Из банкетного зала выбежал перепуганный комендант. 
— Да, мой рейхсфюрер! — он вытянулся струной перед старшим по званию. 
— Тех, новеньких, что забраковал Менгеле уже обработали специальным душем? — он многозначительно сделал ударение на слове "специальным". 
— Как раз сейчас повели, — цокнул каблуком комендант. 
— Отлично! Пойдёмте, оберштурбмбаннфюрер, покажем этой девчонке, что бывает с теми, кто не подчиняется воле немецкого офицера. 
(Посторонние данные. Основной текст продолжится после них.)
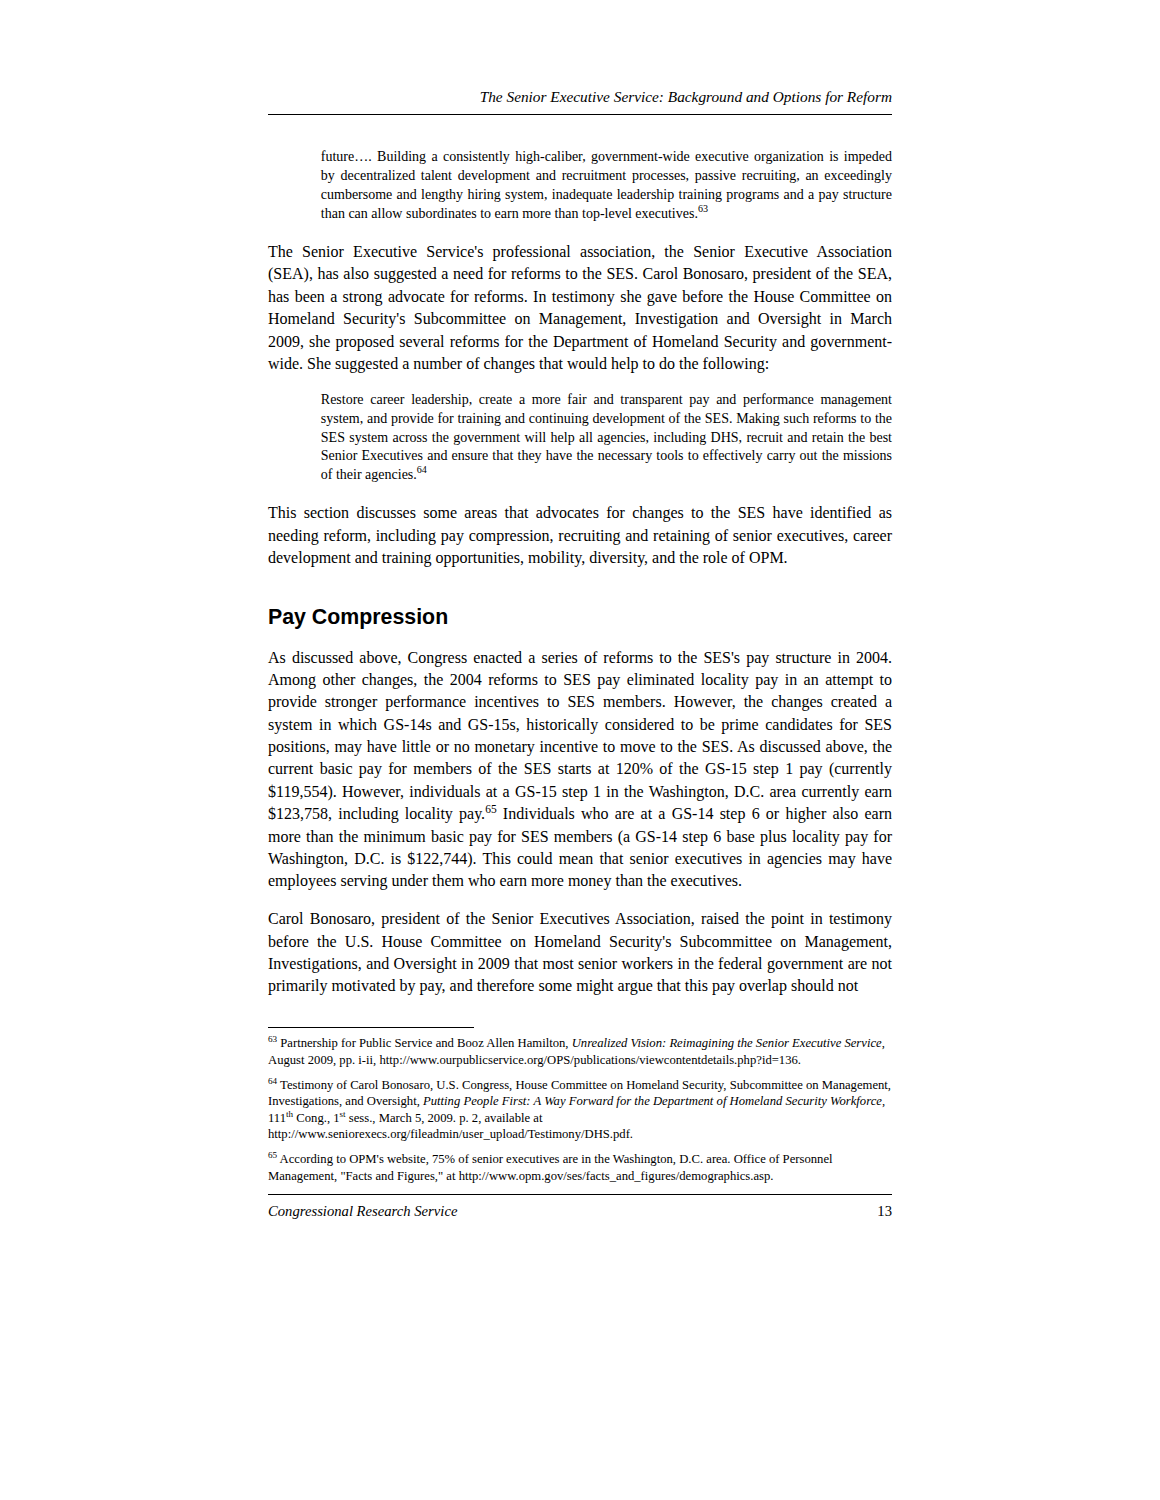The Senior Executive Service: Background and Options for Reform
future…. Building a consistently high-caliber, government-wide executive organization is impeded by decentralized talent development and recruitment processes, passive recruiting, an exceedingly cumbersome and lengthy hiring system, inadequate leadership training programs and a pay structure than can allow subordinates to earn more than top-level executives.63
The Senior Executive Service's professional association, the Senior Executive Association (SEA), has also suggested a need for reforms to the SES. Carol Bonosaro, president of the SEA, has been a strong advocate for reforms. In testimony she gave before the House Committee on Homeland Security's Subcommittee on Management, Investigation and Oversight in March 2009, she proposed several reforms for the Department of Homeland Security and government-wide. She suggested a number of changes that would help to do the following:
Restore career leadership, create a more fair and transparent pay and performance management system, and provide for training and continuing development of the SES. Making such reforms to the SES system across the government will help all agencies, including DHS, recruit and retain the best Senior Executives and ensure that they have the necessary tools to effectively carry out the missions of their agencies.64
This section discusses some areas that advocates for changes to the SES have identified as needing reform, including pay compression, recruiting and retaining of senior executives, career development and training opportunities, mobility, diversity, and the role of OPM.
Pay Compression
As discussed above, Congress enacted a series of reforms to the SES's pay structure in 2004. Among other changes, the 2004 reforms to SES pay eliminated locality pay in an attempt to provide stronger performance incentives to SES members. However, the changes created a system in which GS-14s and GS-15s, historically considered to be prime candidates for SES positions, may have little or no monetary incentive to move to the SES. As discussed above, the current basic pay for members of the SES starts at 120% of the GS-15 step 1 pay (currently $119,554). However, individuals at a GS-15 step 1 in the Washington, D.C. area currently earn $123,758, including locality pay.65 Individuals who are at a GS-14 step 6 or higher also earn more than the minimum basic pay for SES members (a GS-14 step 6 base plus locality pay for Washington, D.C. is $122,744). This could mean that senior executives in agencies may have employees serving under them who earn more money than the executives.
Carol Bonosaro, president of the Senior Executives Association, raised the point in testimony before the U.S. House Committee on Homeland Security's Subcommittee on Management, Investigations, and Oversight in 2009 that most senior workers in the federal government are not primarily motivated by pay, and therefore some might argue that this pay overlap should not
63 Partnership for Public Service and Booz Allen Hamilton, Unrealized Vision: Reimagining the Senior Executive Service, August 2009, pp. i-ii, http://www.ourpublicservice.org/OPS/publications/viewcontentdetails.php?id=136.
64 Testimony of Carol Bonosaro, U.S. Congress, House Committee on Homeland Security, Subcommittee on Management, Investigations, and Oversight, Putting People First: A Way Forward for the Department of Homeland Security Workforce, 111th Cong., 1st sess., March 5, 2009. p. 2, available at http://www.seniorexecs.org/fileadmin/user_upload/Testimony/DHS.pdf.
65 According to OPM's website, 75% of senior executives are in the Washington, D.C. area. Office of Personnel Management, "Facts and Figures," at http://www.opm.gov/ses/facts_and_figures/demographics.asp.
Congressional Research Service 13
— Так, она не подчиняется вам? — густо покраснел Гёсс и сделал шаг в мою сторону. — Так, отдайте её мне на пару минут, и она сделает для вас всё и даже больше.
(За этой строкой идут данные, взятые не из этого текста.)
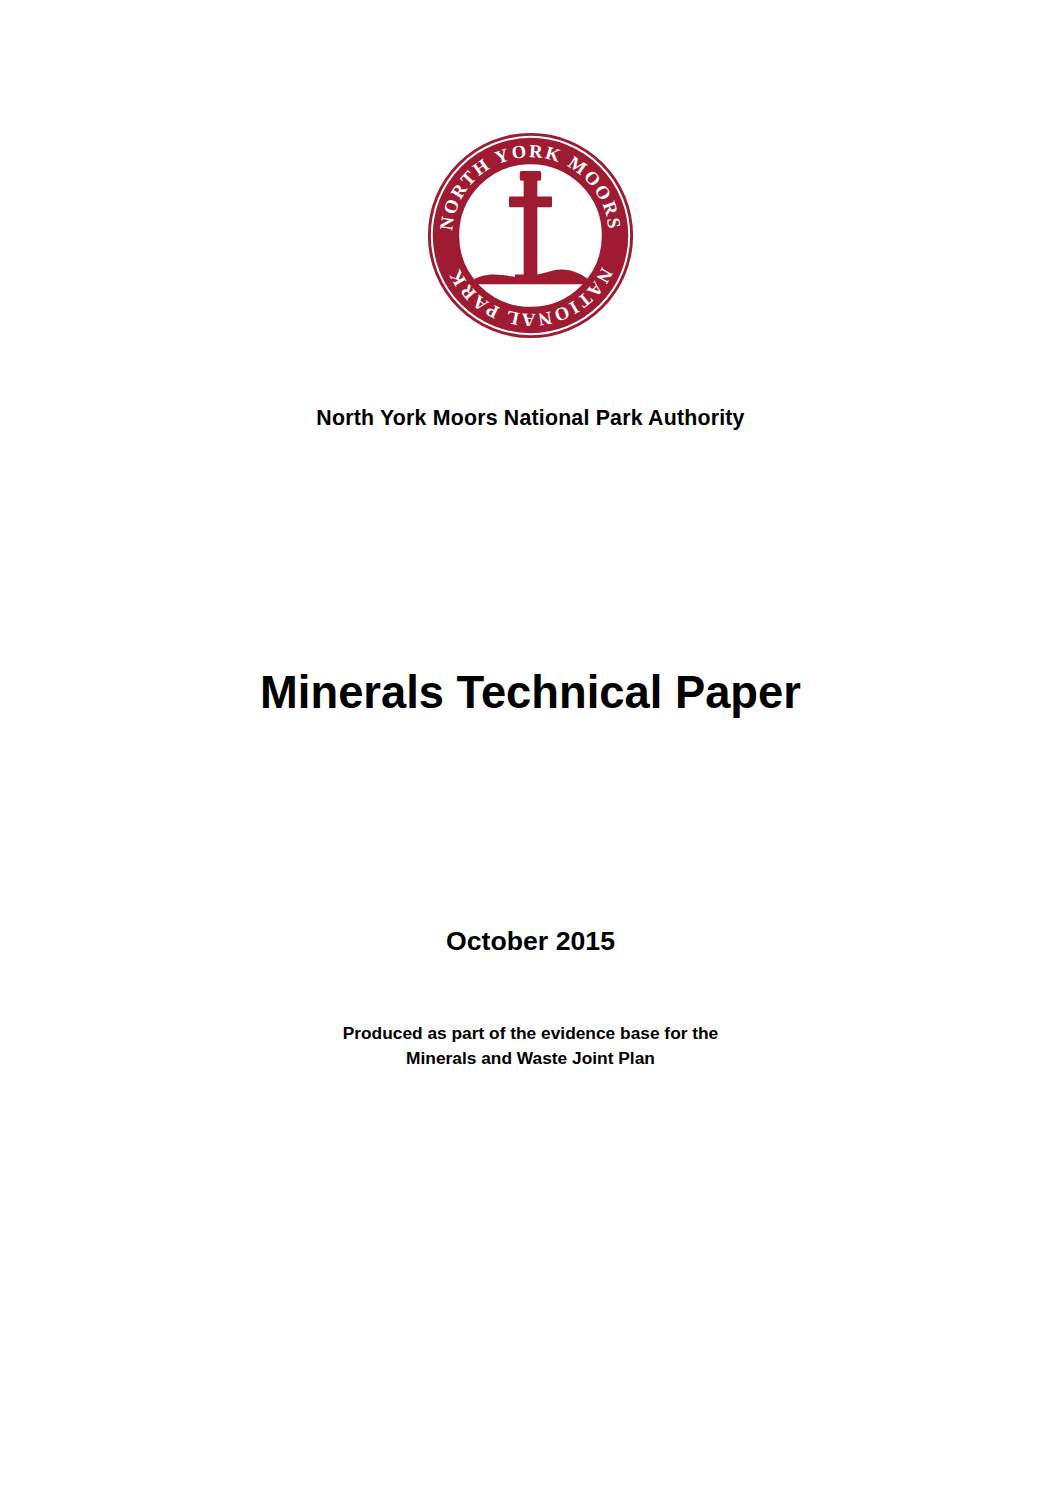NORTH YORK MOORS NATIONAL PARK
North York Moors National Park Authority
Minerals Technical Paper
October 2015
Produced as part of the evidence base for the
Minerals and Waste Joint Plan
— Не стоит, — Гимлер жестом остановил его, — я хочу преподнести этой крошке урок. И тогда она сама, без какого-либо физического воздействия будет делать все с ОСОБЫМ желанием. 
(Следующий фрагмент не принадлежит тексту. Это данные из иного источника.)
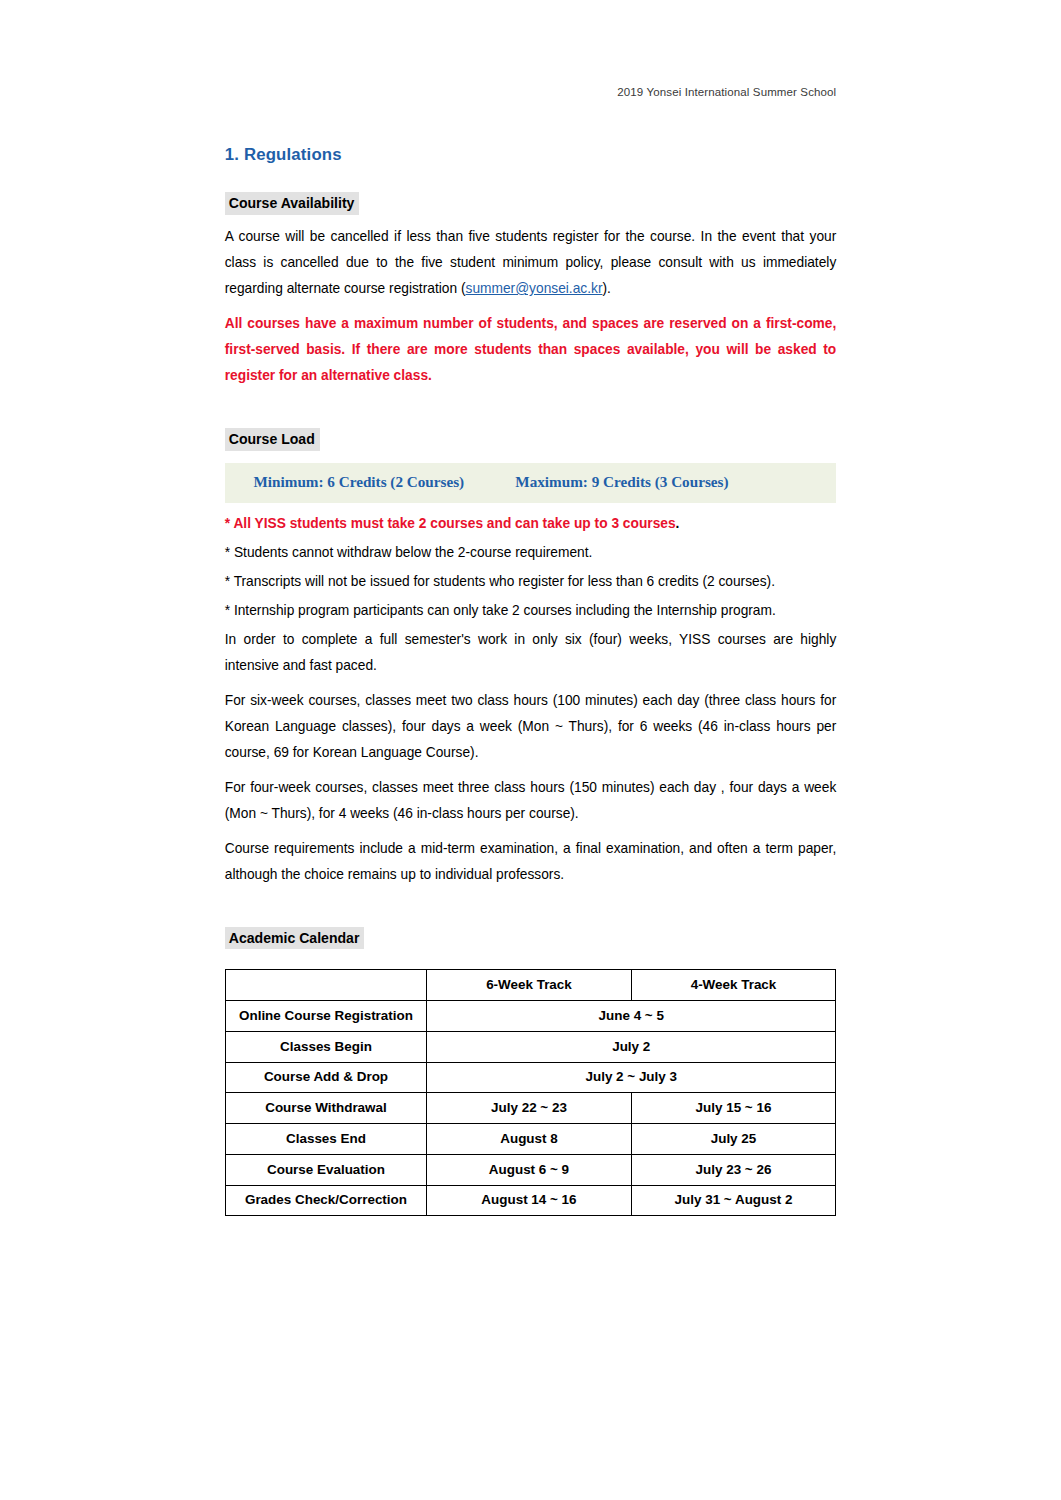2019 Yonsei International Summer School
1. Regulations
Course Availability
A course will be cancelled if less than five students register for the course. In the event that your class is cancelled due to the five student minimum policy, please consult with us immediately regarding alternate course registration (summer@yonsei.ac.kr).
All courses have a maximum number of students, and spaces are reserved on a first-come, first-served basis. If there are more students than spaces available, you will be asked to register for an alternative class.
Course Load
Minimum: 6 Credits (2 Courses) Maximum: 9 Credits (3 Courses)
* All YISS students must take 2 courses and can take up to 3 courses.
* Students cannot withdraw below the 2-course requirement.
* Transcripts will not be issued for students who register for less than 6 credits (2 courses).
* Internship program participants can only take 2 courses including the Internship program.
In order to complete a full semester's work in only six (four) weeks, YISS courses are highly intensive and fast paced.
For six-week courses, classes meet two class hours (100 minutes) each day (three class hours for Korean Language classes), four days a week (Mon ~ Thurs), for 6 weeks (46 in-class hours per course, 69 for Korean Language Course).
For four-week courses, classes meet three class hours (150 minutes) each day , four days a week (Mon ~ Thurs), for 4 weeks (46 in-class hours per course).
Course requirements include a mid-term examination, a final examination, and often a term paper, although the choice remains up to individual professors.
Academic Calendar
| | 6-Week Track | 4-Week Track |
| --- | --- | --- |
| Online Course Registration | June 4 ~ 5 |
| Classes Begin | July 2 |
| Course Add & Drop | July 2 ~ July 3 |
| Course Withdrawal | July 22 ~ 23 | July 15 ~ 16 |
| Classes End | August 8 | July 25 |
| Course Evaluation | August 6 ~ 9 | July 23 ~ 26 |
| Grades Check/Correction | August 14 ~ 16 | July 31 ~ August 2 |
      Рудольф Гесс хихикнул и кивнул головой. 
— Что ж, пройдемте, —он выставил руку вперед, пропуская нас. 
       Гимлер крепко сжал мой локоть и потащил вон из здания. Меня провели через весь лагерь, перед глазами мелькали однотипные бараки, исхудавшие лица узников, похожие на живых мертвецов. Всё кружилось перед глазами, пока мы не остановились перед самым дальним зданием. К нам подбежали два солдата с автоматами и салютовали. 
— Вы уже начали? — спросил Гимлер. 
— Как раз начинаем. Все уже внутри, сейчас откроем вентель. 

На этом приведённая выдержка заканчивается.